Aim. Copy the items below again, swapping "Page size" for "Sheet size" and leaving everything else unchanged.

Supplied material.
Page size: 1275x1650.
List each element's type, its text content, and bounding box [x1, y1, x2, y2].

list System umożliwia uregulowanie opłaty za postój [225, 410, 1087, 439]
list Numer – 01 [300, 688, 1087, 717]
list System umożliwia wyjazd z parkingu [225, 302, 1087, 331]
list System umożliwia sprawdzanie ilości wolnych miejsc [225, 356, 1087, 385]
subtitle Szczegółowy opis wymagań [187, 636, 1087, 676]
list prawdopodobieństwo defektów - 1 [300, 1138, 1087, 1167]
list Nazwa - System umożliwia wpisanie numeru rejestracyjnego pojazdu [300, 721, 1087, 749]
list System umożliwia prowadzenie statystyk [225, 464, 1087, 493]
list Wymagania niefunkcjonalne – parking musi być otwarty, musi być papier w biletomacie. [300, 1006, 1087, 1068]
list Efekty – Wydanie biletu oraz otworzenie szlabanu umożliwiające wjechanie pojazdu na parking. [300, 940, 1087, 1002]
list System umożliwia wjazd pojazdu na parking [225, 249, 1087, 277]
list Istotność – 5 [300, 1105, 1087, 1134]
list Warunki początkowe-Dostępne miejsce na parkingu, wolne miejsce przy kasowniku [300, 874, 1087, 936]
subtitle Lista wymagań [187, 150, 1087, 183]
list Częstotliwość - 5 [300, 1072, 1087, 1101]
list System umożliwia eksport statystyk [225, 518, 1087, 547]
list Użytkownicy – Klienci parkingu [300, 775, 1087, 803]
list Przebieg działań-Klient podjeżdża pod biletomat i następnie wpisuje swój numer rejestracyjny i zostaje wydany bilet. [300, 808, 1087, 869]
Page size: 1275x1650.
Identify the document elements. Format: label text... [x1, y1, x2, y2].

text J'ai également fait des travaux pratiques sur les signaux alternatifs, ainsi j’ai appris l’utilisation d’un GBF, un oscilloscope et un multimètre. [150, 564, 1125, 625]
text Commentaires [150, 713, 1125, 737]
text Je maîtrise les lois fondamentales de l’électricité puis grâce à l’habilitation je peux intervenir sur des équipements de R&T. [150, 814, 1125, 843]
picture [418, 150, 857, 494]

Task answer.
Sheet size: 1275x1650.
List each element's type, its text content, and bounding box [x1, y1, x2, y2].

list System umożliwia uregulowanie opłaty za postój [225, 410, 1087, 439]
list Numer – 01 [300, 688, 1087, 717]
list System umożliwia wyjazd z parkingu [225, 302, 1087, 331]
list System umożliwia sprawdzanie ilości wolnych miejsc [225, 356, 1087, 385]
subtitle Szczegółowy opis wymagań [187, 636, 1087, 676]
list prawdopodobieństwo defektów - 1 [300, 1138, 1087, 1167]
list Nazwa - System umożliwia wpisanie numeru rejestracyjnego pojazdu [300, 721, 1087, 749]
list System umożliwia prowadzenie statystyk [225, 464, 1087, 493]
list Wymagania niefunkcjonalne – parking musi być otwarty, musi być papier w biletomacie. [300, 1006, 1087, 1068]
list Efekty – Wydanie biletu oraz otworzenie szlabanu umożliwiające wjechanie pojazdu na parking. [300, 940, 1087, 1002]
list System umożliwia wjazd pojazdu na parking [225, 249, 1087, 277]
list Istotność – 5 [300, 1105, 1087, 1134]
list Warunki początkowe-Dostępne miejsce na parkingu, wolne miejsce przy kasowniku [300, 874, 1087, 936]
subtitle Lista wymagań [187, 150, 1087, 183]
list Częstotliwość - 5 [300, 1072, 1087, 1101]
list System umożliwia eksport statystyk [225, 518, 1087, 547]
list Użytkownicy – Klienci parkingu [300, 775, 1087, 803]
list Przebieg działań-Klient podjeżdża pod biletomat i następnie wpisuje swój numer rejestracyjny i zostaje wydany bilet. [300, 808, 1087, 869]
Sheet size: 1275x1650.
Identify the document elements. Format: label text... [x1, y1, x2, y2].

text J'ai également fait des travaux pratiques sur les signaux alternatifs, ainsi j’ai appris l’utilisation d’un GBF, un oscilloscope et un multimètre. [150, 564, 1125, 625]
text Commentaires [150, 713, 1125, 737]
text Je maîtrise les lois fondamentales de l’électricité puis grâce à l’habilitation je peux intervenir sur des équipements de R&T. [150, 814, 1125, 843]
picture [418, 150, 857, 494]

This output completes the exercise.